Given that so many people are moving towards having healthier homes and choosing better food, it's a wonder that schools are not higher on the priority list as an environment that could use improvement. College and university campuses have been getting a fair bit of attention for sustainability efforst, but where the younger kids are concerned, there's not much taking place, or at least not much in the public eye.
From cafeteria meals to bus exhaust, poorly ventilated hallways to harsh lighting, students face numerous challenges at school that have little to do with what is being taught or how. But dotted around the country are community groups and teachers associations who want to see the school building itself become a catalyst for learning. By implementing green building principles inside and out, some schools have begun to establish conditions where the classroom is a pleasant place to be.
The Waldorf School in Charlottesville, VA has embarked on a campaign to build a LEED Platinum educational facility. In keeping with the Waldorf philosophy, the goal is to create a healthy environment not only in terms of the physical building, but in terms of the well-being of the children and teachers who use it.
The campaign is geared not only toward building the school, but toward galvanizing a community. According to Marianne Lund, chairperson of the CWF, We are creating a school that will be a model of affordability in green design. It allows members of our community, and communities across the country to be part of a dialogue on what it means to live green.
Their goal is to raise a total of $6.2 million to complete the project, and in doing so, to increase awareness around the importance of transforming building strategies and considering a broader concept of "good" education which respects and considers how surroundings effect one's ability to learn.
Part way across the country, Twin Lakes Elementary School in Elk River, MN, is already being constructed, with the goal of achieving a LEED Gold rating. As part of their green building package, they have installed a product called SageGlass - a high-tech glass that can be tinted at the flick of a switch to reduce glare and heat without eliminating natural light and views to the outdoors.

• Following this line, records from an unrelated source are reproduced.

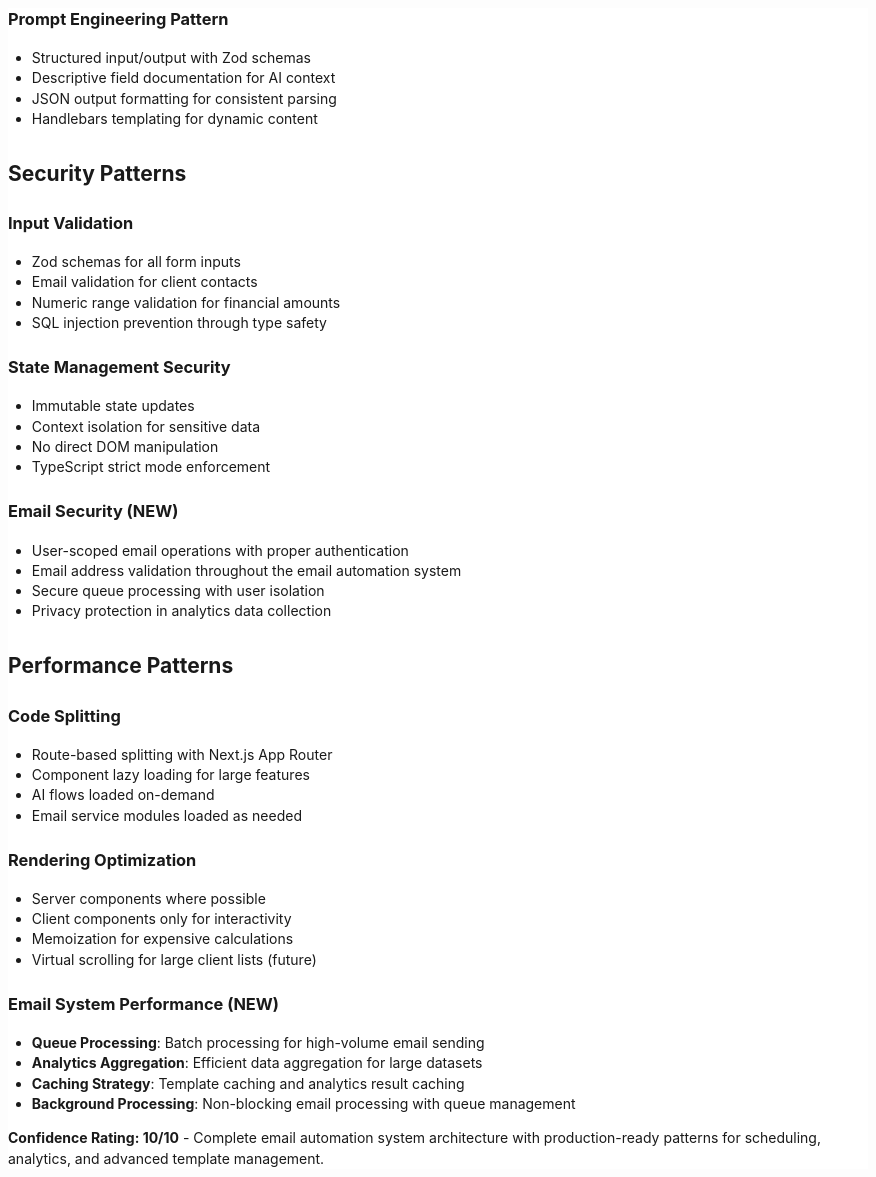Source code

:### Prompt Engineering Pattern
- Structured input/output with Zod schemas
- Descriptive field documentation for AI context
- JSON output formatting for consistent parsing
- Handlebars templating for dynamic content

## Security Patterns

### Input Validation
- Zod schemas for all form inputs
- Email validation for client contacts
- Numeric range validation for financial amounts
- SQL injection prevention through type safety

### State Management Security
- Immutable state updates
- Context isolation for sensitive data
- No direct DOM manipulation
- TypeScript strict mode enforcement

### Email Security (NEW)
- User-scoped email operations with proper authentication
- Email address validation throughout the email automation system
- Secure queue processing with user isolation
- Privacy protection in analytics data collection

## Performance Patterns

### Code Splitting
- Route-based splitting with Next.js App Router
- Component lazy loading for large features
- AI flows loaded on-demand
- Email service modules loaded as needed

### Rendering Optimization
- Server components where possible
- Client components only for interactivity
- Memoization for expensive calculations
- Virtual scrolling for large client lists (future)

### Email System Performance (NEW)
- **Queue Processing**: Batch processing for high-volume email sending
- **Analytics Aggregation**: Efficient data aggregation for large datasets
- **Caching Strategy**: Template caching and analytics result caching
- **Background Processing**: Non-blocking email processing with queue management

**Confidence Rating: 10/10** - Complete email automation system architecture with production-ready patterns for scheduling, analytics, and advanced template management.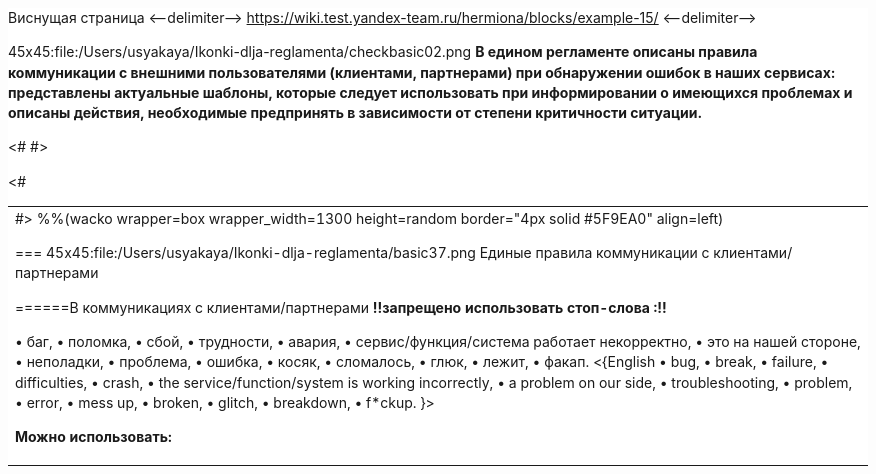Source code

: Виснущая страница
<--delimiter-->
https://wiki.test.yandex-team.ru/hermiona/blocks/example-15/
<--delimiter-->

45x45:file:/Users/usyakaya/Ikonki-dlja-reglamenta/checkbasic02.png **В едином регламенте описаны правила коммуникации с внешними пользователями (клиентами, партнерами) при обнаружении ошибок в наших сервисах: представлены актуальные шаблоны, которые следует использовать при информировании о имеющихся проблемах и описаны действия, необходимые предпринять в зависимости от степени критичности ситуации.**


<# </td></tr></table> #>

<# <table><tr class="top"><td width="10%"> #>
%%(wacko wrapper=box wrapper_width=1300 height=random border="4px solid #5F9EA0"  align=left)

=== 45x45:file:/Users/usyakaya/Ikonki-dlja-reglamenta/basic37.png Единые правила коммуникации с клиентами/партнерами

======В коммуникациях с клиентами/партнерами **!!запрещено использовать стоп-слова :!!**

•	баг, 
•	поломка, 
•	сбой, 
•	трудности, 
•	авария, 
•	сервис/функция/система работает некорректно, 
•	это на нашей стороне, 
•	неполадки, 
•	проблема, 
•	ошибка, 
•	косяк, 
•	сломалось, 
•	глюк, 
•	лежит, 
•	факап.
<{English
•  bug, 
•  break, 
•  failure, 
•  difficulties, 
•  crash, 
•  the service/function/system is working incorrectly, 
•  a problem on our side, 
•  troubleshooting, 
•  problem, 
•  error, 
•  mess up, 
•  broken, 
•  glitch, 
•  breakdown, 
•  f*ckup. }>

**Можно использовать:**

According to Helen Sanders, SAGE's vice president of customer solutions, it takes less electricity to power and control 1,500-square-feet of SageGlass products per day than it does to power a 60-watt incandescent light bulb. The U.S. Department of Energy estimates that electronically tintable window systems are capable of providing up to 40% savings on energy bills, 20% savings on operating costs, 24% reduction in peak demand, and a 25% decrease in the size of HVAC systems.
Obviously beyond simply saving electricity for lighting and A/C, this has significant benefits on kids in the classroom, for whom dim lighting and isolation can make focus difficult. These types of structural improvements hold profound potential to make learning easier, and there few more powerful ways to change the world than by helping students learn more effectively.
A firm in Raleigh NC called Innovative Design, has been building green schools in the area for many years. They've done some lovely work with a big emphasis on natural daylight.
One thing worth mentioning is that the Quarker schools across the country have shown a serious commitment to green design. My firm is currently building a LEED platinum school for Sidwell Friends in DC, and friends central here in Philly is planning a green renovation of their urban campus. As for this electrochromic glass, the claims made above are, really, pretty silly. Good daylighting, which can reduce electric bills and improve classroom environments dramatically, requires the implementation of a number of interlocking architectural strategies, including proper orientation, shading devices, finish albedo, room proportions, light level sensors, dimmable fixtures, low-e glass, and other technologies. My experience is that the electrochromic glass can help (it basically replaces automated solar blinds - the kind you can see through), but is difficult to make cost effective. The stuff costs the earth, and if improperly implemented, won't be very effective. Quick technological fixes are usually a poor substitute for good comprehensive sustainable design. These kinds of technologies are hardly fundamental "structural improvements" they're just substituting a new technology for an older one, the manually operated solar shade, that, in practice, works fairly well.
This technology reminds me very much of Solar Tracking Skylights. I was able to sit through a presentation on their work the other day. I found it very impressive. The basic idea is a skylight with a set of mirrors that move along with the sun throughout the day, so that there is more light earlier and later than otherwise. It doubles to quadruples the amount of light, depending on how far you are from the equator. Neat stuff, and very cost efficient depending on where you are.
Thanks for pointing out another great worldchanging Charlottesville initiative.
Then there are the disaster-resistant, 50-75% more energy efficient domes many southwestern schools are using.